Il convient d’insister sur le fait que l’obligation de l’homme de divorcer, après dix années, ne signifie pas que la femme soit stérile. Cela signifie simplement que le couple qu’ils forment n’a presque aucune chance d’avoir des enfants ; mais il se peut que, avec un autre homme, la femme puisse enfanter. Aussi la halakha permet-elle à un tiers, qui n’a pas encore d’enfants, d’épouser cette femme après son divorce ; puis, après dix ans de mariage, si elle n’enfante toujours pas, le second époux devra, à son tour, divorcer d’elle. Alors, il sera interdit à un homme n’ayant pas encore accompli la mitsva de la procréation d’épouser cette femme : puisque, dans le cadre de deux mariages, elle n’a pas été exaucée, il est vraisemblable qu’elle soit stérile (Yevamot 64a, Choul’han ‘Aroukh, Even Ha’ezer 154, 16-17).

Tout ce que nous disons là – d’après quoi l’homme doit, après dix ans d’attente inexaucée, divorcer de son épouse –, vaut lorsqu’il n’y a pas d’avis médical certain. Mais si, avant que dix ans n’aient passé, des médecins dignes de foi sont arrivés à la conclusion qu’il n’y a aucune chance que la femme enfante, le mari pourra divorcer afin de pouvoir accomplir la mitsva de procréer, bien qu’il ne soit pas marié depuis dix ans. À l’inverse, après l’expiration de dix années, si des médecins dignes de foi estiment qu’il y a encore une chance raisonnable pour que la femme enfante, le mari n’est pas tenu de divorcer (cf. Maharachdam, Yoré Dé’a 91, Méchiv Davar IV 9, Ich Ouveito 16, 15, fin de la note 1).

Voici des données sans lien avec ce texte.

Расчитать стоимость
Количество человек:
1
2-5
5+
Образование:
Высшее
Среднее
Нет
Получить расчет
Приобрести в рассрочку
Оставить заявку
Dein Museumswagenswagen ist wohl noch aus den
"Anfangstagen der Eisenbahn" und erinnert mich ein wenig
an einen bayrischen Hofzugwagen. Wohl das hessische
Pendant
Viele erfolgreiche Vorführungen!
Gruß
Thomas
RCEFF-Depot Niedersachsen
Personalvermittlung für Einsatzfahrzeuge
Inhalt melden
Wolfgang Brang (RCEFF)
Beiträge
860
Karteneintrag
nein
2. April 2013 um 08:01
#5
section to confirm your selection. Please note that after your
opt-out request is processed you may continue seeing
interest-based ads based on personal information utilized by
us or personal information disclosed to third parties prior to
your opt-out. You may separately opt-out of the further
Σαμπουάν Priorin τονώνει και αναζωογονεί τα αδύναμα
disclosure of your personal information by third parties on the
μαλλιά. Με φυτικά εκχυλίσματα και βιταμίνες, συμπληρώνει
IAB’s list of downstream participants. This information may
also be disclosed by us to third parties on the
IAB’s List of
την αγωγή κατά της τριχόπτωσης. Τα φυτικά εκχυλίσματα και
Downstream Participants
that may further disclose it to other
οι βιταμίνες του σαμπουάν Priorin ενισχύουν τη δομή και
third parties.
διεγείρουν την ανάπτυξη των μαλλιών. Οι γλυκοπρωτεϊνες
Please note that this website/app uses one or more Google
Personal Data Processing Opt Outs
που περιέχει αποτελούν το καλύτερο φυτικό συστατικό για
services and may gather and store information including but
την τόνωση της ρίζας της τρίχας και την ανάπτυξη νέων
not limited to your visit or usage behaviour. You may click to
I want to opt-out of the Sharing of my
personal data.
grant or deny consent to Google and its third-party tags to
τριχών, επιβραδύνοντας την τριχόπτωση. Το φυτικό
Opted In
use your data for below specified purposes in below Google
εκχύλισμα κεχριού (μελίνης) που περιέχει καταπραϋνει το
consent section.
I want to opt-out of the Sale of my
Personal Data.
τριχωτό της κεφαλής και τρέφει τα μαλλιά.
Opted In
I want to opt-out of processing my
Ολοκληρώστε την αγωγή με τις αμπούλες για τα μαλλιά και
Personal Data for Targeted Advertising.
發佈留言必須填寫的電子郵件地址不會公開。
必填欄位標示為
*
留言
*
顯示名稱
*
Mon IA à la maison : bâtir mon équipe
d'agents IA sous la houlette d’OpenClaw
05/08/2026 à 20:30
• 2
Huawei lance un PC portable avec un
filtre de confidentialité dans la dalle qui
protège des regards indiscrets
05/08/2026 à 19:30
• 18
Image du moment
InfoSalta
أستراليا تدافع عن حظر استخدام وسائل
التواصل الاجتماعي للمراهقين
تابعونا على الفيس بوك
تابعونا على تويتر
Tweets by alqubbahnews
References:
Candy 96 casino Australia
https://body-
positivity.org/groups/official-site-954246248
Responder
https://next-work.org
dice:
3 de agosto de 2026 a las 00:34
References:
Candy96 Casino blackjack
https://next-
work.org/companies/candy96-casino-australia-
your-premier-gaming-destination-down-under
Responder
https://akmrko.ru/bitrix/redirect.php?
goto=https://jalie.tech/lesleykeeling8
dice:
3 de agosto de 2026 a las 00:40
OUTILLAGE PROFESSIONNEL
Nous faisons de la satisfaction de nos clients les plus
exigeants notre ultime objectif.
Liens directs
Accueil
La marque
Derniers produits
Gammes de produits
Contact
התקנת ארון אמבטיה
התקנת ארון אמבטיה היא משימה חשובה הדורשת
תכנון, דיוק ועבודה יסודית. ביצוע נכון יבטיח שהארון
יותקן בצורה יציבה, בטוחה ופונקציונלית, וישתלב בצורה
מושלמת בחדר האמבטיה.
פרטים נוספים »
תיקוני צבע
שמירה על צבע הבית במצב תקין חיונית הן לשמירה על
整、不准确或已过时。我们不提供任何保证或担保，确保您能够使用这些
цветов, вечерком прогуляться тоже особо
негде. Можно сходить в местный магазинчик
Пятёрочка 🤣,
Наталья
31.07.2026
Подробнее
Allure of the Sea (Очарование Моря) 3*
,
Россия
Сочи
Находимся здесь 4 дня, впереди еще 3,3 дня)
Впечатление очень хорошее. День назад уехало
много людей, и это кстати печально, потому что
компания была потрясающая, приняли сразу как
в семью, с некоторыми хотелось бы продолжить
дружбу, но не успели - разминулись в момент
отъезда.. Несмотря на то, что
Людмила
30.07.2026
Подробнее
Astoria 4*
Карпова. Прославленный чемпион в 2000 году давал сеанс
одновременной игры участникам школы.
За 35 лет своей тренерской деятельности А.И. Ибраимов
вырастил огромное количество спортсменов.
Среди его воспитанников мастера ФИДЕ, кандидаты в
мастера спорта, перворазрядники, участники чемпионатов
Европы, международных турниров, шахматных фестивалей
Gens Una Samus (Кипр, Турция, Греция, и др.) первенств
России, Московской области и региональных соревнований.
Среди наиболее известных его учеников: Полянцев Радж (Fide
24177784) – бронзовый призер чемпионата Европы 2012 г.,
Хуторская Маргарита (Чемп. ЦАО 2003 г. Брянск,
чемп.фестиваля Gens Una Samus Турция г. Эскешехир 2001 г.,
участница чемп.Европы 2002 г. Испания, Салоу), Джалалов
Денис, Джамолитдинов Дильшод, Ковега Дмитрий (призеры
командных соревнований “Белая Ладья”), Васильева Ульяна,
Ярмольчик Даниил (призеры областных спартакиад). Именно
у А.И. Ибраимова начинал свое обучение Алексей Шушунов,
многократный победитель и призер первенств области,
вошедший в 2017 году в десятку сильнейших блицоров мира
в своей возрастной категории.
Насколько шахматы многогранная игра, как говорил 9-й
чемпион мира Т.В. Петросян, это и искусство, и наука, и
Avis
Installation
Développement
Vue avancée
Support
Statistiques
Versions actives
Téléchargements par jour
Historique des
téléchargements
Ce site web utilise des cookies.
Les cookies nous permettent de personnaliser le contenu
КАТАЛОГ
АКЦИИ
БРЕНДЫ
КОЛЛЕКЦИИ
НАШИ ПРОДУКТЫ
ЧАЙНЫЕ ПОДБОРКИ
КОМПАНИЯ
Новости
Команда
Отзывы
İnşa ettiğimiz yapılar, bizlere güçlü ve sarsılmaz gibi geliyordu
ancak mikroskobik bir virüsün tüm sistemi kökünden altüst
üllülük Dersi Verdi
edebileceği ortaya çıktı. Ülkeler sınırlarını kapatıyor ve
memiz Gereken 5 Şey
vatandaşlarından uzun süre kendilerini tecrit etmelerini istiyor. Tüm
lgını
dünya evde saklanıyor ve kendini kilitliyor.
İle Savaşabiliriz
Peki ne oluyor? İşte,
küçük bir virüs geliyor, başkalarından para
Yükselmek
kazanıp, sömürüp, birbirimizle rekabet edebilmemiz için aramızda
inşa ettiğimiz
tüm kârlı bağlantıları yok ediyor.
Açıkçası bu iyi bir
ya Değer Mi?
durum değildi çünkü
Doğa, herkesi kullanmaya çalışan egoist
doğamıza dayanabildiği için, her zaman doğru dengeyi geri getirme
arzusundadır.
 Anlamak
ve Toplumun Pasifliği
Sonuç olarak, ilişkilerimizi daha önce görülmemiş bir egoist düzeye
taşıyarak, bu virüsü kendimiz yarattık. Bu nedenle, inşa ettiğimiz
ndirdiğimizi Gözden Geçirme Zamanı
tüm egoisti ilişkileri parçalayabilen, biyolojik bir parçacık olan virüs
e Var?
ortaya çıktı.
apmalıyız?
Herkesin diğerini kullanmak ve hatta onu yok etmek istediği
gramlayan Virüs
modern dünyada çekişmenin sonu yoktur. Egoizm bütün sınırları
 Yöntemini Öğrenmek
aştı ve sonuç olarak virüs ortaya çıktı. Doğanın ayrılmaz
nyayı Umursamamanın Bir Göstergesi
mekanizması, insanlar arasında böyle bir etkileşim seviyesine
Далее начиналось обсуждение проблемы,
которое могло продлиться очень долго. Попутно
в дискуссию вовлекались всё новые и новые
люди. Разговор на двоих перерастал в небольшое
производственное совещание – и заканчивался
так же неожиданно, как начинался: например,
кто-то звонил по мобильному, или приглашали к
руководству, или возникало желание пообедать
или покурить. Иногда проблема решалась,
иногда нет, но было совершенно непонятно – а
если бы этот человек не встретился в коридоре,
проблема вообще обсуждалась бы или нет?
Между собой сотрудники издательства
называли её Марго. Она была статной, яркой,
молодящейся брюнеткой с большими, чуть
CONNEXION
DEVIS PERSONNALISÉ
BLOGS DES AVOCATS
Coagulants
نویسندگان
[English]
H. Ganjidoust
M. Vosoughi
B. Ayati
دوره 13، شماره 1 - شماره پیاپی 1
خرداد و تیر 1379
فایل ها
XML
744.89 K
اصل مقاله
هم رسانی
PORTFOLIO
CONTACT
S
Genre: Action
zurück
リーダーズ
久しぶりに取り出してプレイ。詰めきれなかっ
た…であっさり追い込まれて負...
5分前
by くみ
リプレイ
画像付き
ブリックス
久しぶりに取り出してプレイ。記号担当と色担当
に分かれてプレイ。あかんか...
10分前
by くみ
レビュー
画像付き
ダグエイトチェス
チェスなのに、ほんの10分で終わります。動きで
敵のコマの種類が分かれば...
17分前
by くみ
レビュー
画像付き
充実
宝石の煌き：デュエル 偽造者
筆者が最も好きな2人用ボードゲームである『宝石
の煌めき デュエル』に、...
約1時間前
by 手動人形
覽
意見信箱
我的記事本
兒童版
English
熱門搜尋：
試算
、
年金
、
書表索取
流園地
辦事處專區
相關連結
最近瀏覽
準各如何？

[8]. Selon le Radbaz (I 126 et II 700), puisque la mitsva oblige à enfanter un fils et une fille, les époux sont obligés de divorcer s’ils n’ont pas enfanté pendant dix ans, même s’ils ont déjà un fils ou une fille. C’est aussi ce qui ressort du Rivach 15. Cependant, la majorité des A’haronim estiment qu’ils n’ont pas besoin de divorcer, car nos maîtres, dans la Michna, parlent expressément du cas de celui qui a « épousé une femme, et a attendu avec elle pendant dix années sans qu’elle enfante » (Yevamot 64a), ce qui laisse entendre que, si elle a enfanté, ne serait-ce qu’un unique enfant, ils n’ont pas besoin de divorcer. C’est ce qu’écrivent Na’hmanide, Rachba, Rama (Even Ha’ezer 154, 10), Mé’il Tsédaqa 33, Pit’hé Techouva 26, ‘Aroukh Hachoul’han 23 et 29. C’est aussi ce qui ressort du Ritva et du Nimouqé Yossef.